En 2012, Kepler a achevé sa mission principale et a obtenu une extension. Après l’échec d’un deuxième gyroscope qui a permis de maintenir la stabilité de la sonde en 2013, des ingénieurs ont trouvé un moyen d’utiliser la pression solaire pour maintenir la sonde temporairement dans la direction souhaitée. À partir de 2014, cette nouvelle mission a été baptisée K2. Il fonctionne depuis ce moment, rassemblant des données  scientifiques de 19 différentes parties du ciel avec des populations d’étoiles, de galaxies et d’objets du système solaire.

Ces deux missions, avec leurs ensembles de données très distincts, ont donné aux scientifiques de la planète plusieurs matières à réfléchir. D’après la mission de Dawn, nous avons constaté que Cérès pouvait toujours être géologiquement actif et que de l’eau salée pouvait monter et déposer des sels à la surface.

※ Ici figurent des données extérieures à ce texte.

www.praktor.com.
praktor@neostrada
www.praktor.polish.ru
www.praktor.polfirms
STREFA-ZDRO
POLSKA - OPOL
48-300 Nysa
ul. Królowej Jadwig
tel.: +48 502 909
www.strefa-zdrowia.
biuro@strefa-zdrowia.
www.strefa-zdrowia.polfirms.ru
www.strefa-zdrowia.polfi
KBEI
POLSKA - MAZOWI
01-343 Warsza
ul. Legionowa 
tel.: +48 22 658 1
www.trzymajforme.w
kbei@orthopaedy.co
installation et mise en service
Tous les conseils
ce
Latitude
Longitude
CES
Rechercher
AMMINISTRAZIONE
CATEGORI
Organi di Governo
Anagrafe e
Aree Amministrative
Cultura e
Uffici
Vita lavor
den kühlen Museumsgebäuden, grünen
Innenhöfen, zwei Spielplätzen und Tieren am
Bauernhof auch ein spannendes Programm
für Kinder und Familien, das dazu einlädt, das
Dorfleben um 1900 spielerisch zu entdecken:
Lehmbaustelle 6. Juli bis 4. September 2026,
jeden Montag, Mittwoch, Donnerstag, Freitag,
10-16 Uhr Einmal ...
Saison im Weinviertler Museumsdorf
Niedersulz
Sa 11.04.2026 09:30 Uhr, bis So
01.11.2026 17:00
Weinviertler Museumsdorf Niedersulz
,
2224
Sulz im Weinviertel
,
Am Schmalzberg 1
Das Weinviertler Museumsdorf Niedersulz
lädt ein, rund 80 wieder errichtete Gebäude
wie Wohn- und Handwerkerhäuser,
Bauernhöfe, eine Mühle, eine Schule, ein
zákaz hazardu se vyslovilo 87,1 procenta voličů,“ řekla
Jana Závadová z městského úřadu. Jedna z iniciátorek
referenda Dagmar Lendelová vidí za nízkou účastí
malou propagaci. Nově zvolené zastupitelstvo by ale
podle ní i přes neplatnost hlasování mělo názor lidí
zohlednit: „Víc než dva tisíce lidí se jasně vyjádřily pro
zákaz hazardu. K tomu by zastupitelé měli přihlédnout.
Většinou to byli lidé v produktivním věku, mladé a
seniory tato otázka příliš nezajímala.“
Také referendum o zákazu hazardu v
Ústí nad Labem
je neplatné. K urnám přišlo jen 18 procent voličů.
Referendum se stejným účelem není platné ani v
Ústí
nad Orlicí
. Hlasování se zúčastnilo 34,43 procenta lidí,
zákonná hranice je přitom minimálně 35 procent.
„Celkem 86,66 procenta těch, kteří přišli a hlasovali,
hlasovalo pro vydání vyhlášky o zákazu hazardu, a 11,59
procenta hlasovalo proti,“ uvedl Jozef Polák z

La mission de Kepler nous a appris que les planètes sont plus communes que les étoiles dans notre galaxie et que plusieurs d’entre elles pourraient être prometteuses pour la vie telle que nous la connaissons. Cela nous a également montré la diversité des planètes et des systèmes planétaires, dont certains sont très différents des nôtres.

Des données pour mieux comprendre l’espace lointain

Alors que nous nous préparons à dire au revoir à ces deux missions qui ont battu des records de longévité, nous nous réjouissons du fait que des découvertes résulteront encore de leurs décennies de données collectées depuis l’espace.